Africa has the world's highest birth rate, and one of the reasons is that many African governments view family planning as a western plot to sap their sole potential asset that is increasing -- their populations. Fear and suspicion are the rule.

Then there is Zimbabwe.

While other African leaders pay lip service, at most, to the idea, Prime Minister Robert Mugabe and his wife Sally have heartily endorsed birth control for this country. The result has been a family planning program that most experts contend is the largest and most effective in Africa.

It is operated by the National Family Planning Council, an autonomous, politically high powered group whose program director is Sally Mugabe's sister, Dr. Esther Boohene.

Despite the fact that Harare and Washington are at odds diplomatically these days, the United States has provided $8.5 million, a third of the program's cost.

The results have been impressive, statistically. Family planning officials recently produced a survey contending that 27 percent of Zimbabwe's married women are using modern contraceptives -- by far the highest percentage in sub-Saharan Africa. Nearly 3,000 women are being added to this roll each week.

Family planning programs are as delicate as rare wildlife in Africa. The subcontinent's first major program, launched in Kenya with World Bank financing in 1967, failed in part because it was tied to a companion project to increase the health of mothers and children. For various political reasons, most of the money went to the health component. The net result was that the program actually helped increase Kenya's population growth rate to its present record level of 4 percent.

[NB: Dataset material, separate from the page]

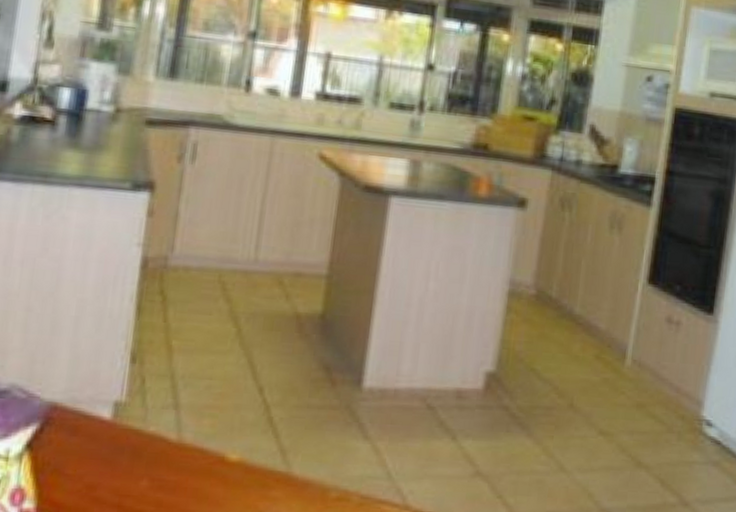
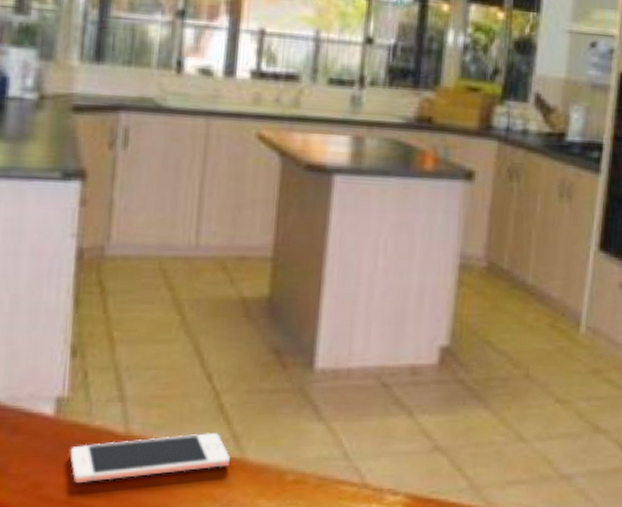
cell phone: none [123,445,277,488] -> present [69,433,230,484]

Zimbabwe has learned from that error by keeping family planning separate from other health projects. But the program's very success has raised doubts among some medical experts. They contend that Zimbabwe, encouraged by western aid donors, has gone too heavily into birth control while neglecting other factors that affect the lives and health of its mothers and children.

The centerpiece of the program is a network of more than 600 community workers, who distribute pills and advice to thousands of women in hard-to-reach rural areas where many seldom see a doctor or hospital.

Each worker is trained for six weeks in Harare, then supplied uniforms, notebooks, pills, a bicycle, and a salary of $90 per month, a substantial income by rural standards and four times as much as the Ministry of Health pays its village health workers.

The council theoretically answers to the Health Ministry but in practice maintains its own management and institutional structures. It has its own Land Rovers, medications and other supplies, all provided by aid donors.

That separation from the large and unwieldy government health bureaucracy is both the program's strength and the source of many of its problems.

"There was much grass-roots resentment that family planning gets all the vehicles and the money," said a doctor who worked for the program for two years. "There was the sense that the family planning worker's job is to get as many people using contraceptives as she can. They're so concerned with giving it away that they don't always bother to explain what it's about or worry very much about side effects."

Encia Kachomba is a family planning worker whose clients are the wives of laborers on the big commercial farms just north of Harare. Most of the housing compounds she visits each month have no ventilated toilets or clean water supplies. Younger children in the area often display early signs of malnutrition.

But Kachomba said while she sympathizes with their plight, she is not trained to do more than recommend that an obviously sick child be taken to the nearest clinic. Her main task is to make sure that her clients get their pills on time each month, and understand how to use them.

She also is not trained to note possible side effects or to monitor the health of her "accepters." She advises all new clients to take a trip to the local clinic for a blood pressure test and examination that doctors say all women beginning to use contraceptives should have. But she concedes that many never go.

"If they don't feel sick, they don't go," she said. "They say they can't afford to lose a day from the work."

Boohene, a Ghanaian physician who moved here after independence, said the council is well aware of the problems. Its workers are gradually being retrained in child nutrition, oral rehydration therapy and other areas. But she resists calls from some quarters for the family planning to be integrated into the Ministry of Health.

"This has been a successful program, and breaking it up and integrating it will not allow it to remain," said Boohene. "On paper, it can be done. But I can tell you from experience that in real life, it just doesn't work."

But despite her political clout, even Boohene does not always get what she wants. For two years, family planning clinics dispensed depo provera, an injectable contraceptive that has been banned in the United States and much of Europe because of controversy over possible side effects.

Depo was the drug of choice for many Zimbabwean women, who feared that their husbands disapproved of contraception or did not like the daily regimen of taking pills. But there was no organized system for monitoring women for side effects. Last year, health officials banned it.

"It was an emotional thing," said Boohene, looking back with regret over the banning. "The women of Zimbabwe wanted it."